- _Activities_
a – Repeat everything in the PDF JavaScript notes from "2. Process files" down to "the pdf.Save call.", word for word.
b – Reproduce everything from the start of the records down to the line containing "yönlerine dair bilinen", including that line.

[[ Source text open ]]

Key points in the code

  • CollectAllJavascript gathers scripts from every possible location.
  • Named JavaScripts are wrapped in a temporary JavascriptAction so the rest of the pipeline can treat them uniformly.
  • The strip flag demonstrates how to remove the script (js.Script = string.Empty).
  • A new Document instance is created for each file, eliminating the inter‑mixing problem.

Additional recommendations

  1. Upgrade to the latest Aspose.PDF version – earlier releases had bugs where some action collections returned null even when a script existed.
  2. Process files sequentially or use separate temporary file names if you must work in parallel; never reuse the same temp file (PreFacadeTmp.pdf).
  3. Log the source (document‑level, page‑level, annotation) for each script you find – this helps debugging and compliance reporting.
  4. If you only need the raw JavaScript strings (no need to modify the PDF), you can stop after the Console.WriteLine part and skip the pdf.Save call.

What to do next

  • Replace the old PdfJavaScriptStripper workflow with the ExtractOrStrip method above.
  • Verify on a few PDFs that contain:
  • Named JavaScripts (e.g., /JavaScript << /JS (alert('hi')) >>).
  • Document actions (/OpenAction).
  • Page actions (/AA << /O << /S /JavaScript /JS (… ) >> >>).
  • If any script is still missing, enable Aspose.PDF logging (PdfDocumentInfo.SetLogLevel(LogLevel.Debug)) to see which objects are being parsed.
  • Report any remaining gaps to Aspose support, providing the PDF sample and the Aspose.PDF version you are using.

[[ Source text closed ]]
[[ Data for the task open ]]

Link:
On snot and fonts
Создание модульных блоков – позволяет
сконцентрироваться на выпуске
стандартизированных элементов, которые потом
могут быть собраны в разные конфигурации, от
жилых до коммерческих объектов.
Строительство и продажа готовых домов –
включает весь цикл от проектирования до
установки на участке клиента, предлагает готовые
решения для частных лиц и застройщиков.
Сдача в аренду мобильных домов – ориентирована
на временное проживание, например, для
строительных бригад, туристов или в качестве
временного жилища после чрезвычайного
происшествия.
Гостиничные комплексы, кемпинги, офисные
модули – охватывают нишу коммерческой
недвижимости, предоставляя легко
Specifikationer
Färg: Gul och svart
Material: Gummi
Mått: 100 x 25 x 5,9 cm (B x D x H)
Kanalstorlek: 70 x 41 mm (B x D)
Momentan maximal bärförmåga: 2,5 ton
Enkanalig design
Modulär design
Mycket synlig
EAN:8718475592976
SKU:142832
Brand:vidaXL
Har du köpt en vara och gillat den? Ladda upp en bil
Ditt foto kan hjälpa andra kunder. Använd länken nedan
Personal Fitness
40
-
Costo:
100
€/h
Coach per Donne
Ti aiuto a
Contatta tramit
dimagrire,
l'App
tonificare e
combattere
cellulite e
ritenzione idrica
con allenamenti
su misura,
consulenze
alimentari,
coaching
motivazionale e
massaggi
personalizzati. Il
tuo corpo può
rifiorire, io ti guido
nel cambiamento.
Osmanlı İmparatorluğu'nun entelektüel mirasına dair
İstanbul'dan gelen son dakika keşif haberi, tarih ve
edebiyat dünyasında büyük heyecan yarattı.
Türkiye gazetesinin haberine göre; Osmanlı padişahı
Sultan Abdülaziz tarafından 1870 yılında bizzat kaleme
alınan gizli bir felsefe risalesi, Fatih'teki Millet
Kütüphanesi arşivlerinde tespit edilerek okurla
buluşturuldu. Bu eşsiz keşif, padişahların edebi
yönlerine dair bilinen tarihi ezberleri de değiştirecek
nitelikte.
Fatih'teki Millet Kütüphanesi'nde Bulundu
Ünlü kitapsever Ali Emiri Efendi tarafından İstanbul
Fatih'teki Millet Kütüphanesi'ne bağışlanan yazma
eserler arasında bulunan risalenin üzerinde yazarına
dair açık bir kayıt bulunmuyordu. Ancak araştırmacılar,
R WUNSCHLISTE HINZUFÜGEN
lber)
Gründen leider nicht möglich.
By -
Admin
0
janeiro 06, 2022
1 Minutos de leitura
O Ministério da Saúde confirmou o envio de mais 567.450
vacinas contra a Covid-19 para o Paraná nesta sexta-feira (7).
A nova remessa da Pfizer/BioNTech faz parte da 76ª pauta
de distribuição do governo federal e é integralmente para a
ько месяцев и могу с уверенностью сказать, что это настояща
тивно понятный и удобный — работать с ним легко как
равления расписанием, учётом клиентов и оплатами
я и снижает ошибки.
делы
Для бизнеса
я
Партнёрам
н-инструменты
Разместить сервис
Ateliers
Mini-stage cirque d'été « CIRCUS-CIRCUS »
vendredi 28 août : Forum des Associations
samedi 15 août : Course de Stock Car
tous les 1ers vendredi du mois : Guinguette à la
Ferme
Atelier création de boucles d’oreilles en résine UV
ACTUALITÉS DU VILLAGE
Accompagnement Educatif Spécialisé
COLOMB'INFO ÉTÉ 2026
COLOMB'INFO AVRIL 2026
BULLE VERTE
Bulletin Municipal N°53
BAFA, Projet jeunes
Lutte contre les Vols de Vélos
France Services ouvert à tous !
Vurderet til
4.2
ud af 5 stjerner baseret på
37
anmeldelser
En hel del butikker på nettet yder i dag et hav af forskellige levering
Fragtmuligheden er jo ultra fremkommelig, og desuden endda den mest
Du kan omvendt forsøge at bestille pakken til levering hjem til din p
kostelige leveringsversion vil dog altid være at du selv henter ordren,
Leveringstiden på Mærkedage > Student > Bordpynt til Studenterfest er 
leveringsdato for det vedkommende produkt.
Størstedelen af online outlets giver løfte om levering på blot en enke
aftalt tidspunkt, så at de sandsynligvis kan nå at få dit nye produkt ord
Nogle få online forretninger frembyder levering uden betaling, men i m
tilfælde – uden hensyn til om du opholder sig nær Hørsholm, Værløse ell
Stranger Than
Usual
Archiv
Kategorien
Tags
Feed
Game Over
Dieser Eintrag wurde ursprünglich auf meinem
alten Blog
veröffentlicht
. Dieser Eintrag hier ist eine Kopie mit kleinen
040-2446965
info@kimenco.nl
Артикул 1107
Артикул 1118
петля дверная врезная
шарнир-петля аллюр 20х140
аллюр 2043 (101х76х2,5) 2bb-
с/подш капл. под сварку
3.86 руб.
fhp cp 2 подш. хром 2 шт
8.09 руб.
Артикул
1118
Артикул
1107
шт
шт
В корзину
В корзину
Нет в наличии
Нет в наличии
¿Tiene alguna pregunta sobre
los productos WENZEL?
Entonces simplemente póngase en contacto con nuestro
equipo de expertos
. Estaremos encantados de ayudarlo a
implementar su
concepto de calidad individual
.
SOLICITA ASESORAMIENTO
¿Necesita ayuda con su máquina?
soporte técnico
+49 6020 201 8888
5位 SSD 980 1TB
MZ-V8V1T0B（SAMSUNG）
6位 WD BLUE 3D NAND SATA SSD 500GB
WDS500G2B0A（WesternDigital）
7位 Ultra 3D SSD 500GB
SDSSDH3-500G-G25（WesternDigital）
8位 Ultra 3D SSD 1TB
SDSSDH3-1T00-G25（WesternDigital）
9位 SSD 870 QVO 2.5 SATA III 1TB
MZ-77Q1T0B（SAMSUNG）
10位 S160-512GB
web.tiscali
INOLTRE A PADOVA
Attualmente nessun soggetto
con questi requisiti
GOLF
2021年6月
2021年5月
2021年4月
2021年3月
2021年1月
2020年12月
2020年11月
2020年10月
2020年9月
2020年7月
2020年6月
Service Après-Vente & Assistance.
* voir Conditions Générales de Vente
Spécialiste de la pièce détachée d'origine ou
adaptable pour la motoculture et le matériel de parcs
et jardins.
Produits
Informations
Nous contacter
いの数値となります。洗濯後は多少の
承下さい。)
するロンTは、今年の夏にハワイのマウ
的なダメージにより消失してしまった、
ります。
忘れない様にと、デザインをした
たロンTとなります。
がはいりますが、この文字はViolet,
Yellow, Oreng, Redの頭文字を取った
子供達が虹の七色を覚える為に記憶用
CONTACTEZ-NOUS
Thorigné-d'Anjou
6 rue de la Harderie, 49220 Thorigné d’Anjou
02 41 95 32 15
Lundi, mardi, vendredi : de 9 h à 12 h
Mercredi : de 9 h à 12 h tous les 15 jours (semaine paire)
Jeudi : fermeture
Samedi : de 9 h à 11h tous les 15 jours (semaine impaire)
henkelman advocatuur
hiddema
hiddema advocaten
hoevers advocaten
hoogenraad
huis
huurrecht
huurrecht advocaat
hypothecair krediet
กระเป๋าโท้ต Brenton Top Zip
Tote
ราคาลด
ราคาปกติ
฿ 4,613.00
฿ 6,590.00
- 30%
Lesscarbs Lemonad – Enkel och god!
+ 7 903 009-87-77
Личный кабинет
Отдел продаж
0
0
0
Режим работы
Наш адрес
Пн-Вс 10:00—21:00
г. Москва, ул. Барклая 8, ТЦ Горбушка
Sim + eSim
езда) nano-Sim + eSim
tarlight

[[ Data for the task closed ]]

- _Your responses_
a –
2. Process files sequentially or use separate temporary file names if you must work in parallel; never reuse the same temp file (PreFacadeTmp.pdf).
  3. Log the source (document‑level, page‑level, annotation) for each script you find – this helps debugging and compliance reporting.
  4. If you only need the raw JavaScript strings (no need to modify the PDF), you can stop after the Console.WriteLine part and skip the pdf.Save call.

b –
Link:
On snot and fonts
Создание модульных блоков – позволяет
сконцентрироваться на выпуске
стандартизированных элементов, которые потом
могут быть собраны в разные конфигурации, от
жилых до коммерческих объектов.
Строительство и продажа готовых домов –
включает весь цикл от проектирования до
установки на участке клиента, предлагает готовые
решения для частных лиц и застройщиков.
Сдача в аренду мобильных домов – ориентирована
на временное проживание, например, для
строительных бригад, туристов или в качестве
временного жилища после чрезвычайного
происшествия.
Гостиничные комплексы, кемпинги, офисные
модули – охватывают нишу коммерческой
недвижимости, предоставляя легко
Specifikationer
Färg: Gul och svart
Material: Gummi
Mått: 100 x 25 x 5,9 cm (B x D x H)
Kanalstorlek: 70 x 41 mm (B x D)
Momentan maximal bärförmåga: 2,5 ton
Enkanalig design
Modulär design
Mycket synlig
EAN:8718475592976
SKU:142832
Brand:vidaXL
Har du köpt en vara och gillat den? Ladda upp en bil
Ditt foto kan hjälpa andra kunder. Använd länken nedan
Personal Fitness
40
-
Costo:
100
€/h
Coach per Donne
Ti aiuto a
Contatta tramit
dimagrire,
l'App
tonificare e
combattere
cellulite e
ritenzione idrica
con allenamenti
su misura,
consulenze
alimentari,
coaching
motivazionale e
massaggi
personalizzati. Il
tuo corpo può
rifiorire, io ti guido
nel cambiamento.
Osmanlı İmparatorluğu'nun entelektüel mirasına dair
İstanbul'dan gelen son dakika keşif haberi, tarih ve
edebiyat dünyasında büyük heyecan yarattı.
Türkiye gazetesinin haberine göre; Osmanlı padişahı
Sultan Abdülaziz tarafından 1870 yılında bizzat kaleme
alınan gizli bir felsefe risalesi, Fatih'teki Millet
Kütüphanesi arşivlerinde tespit edilerek okurla
buluşturuldu. Bu eşsiz keşif, padişahların edebi
yönlerine dair bilinen tarihi ezberleri de değiştirecek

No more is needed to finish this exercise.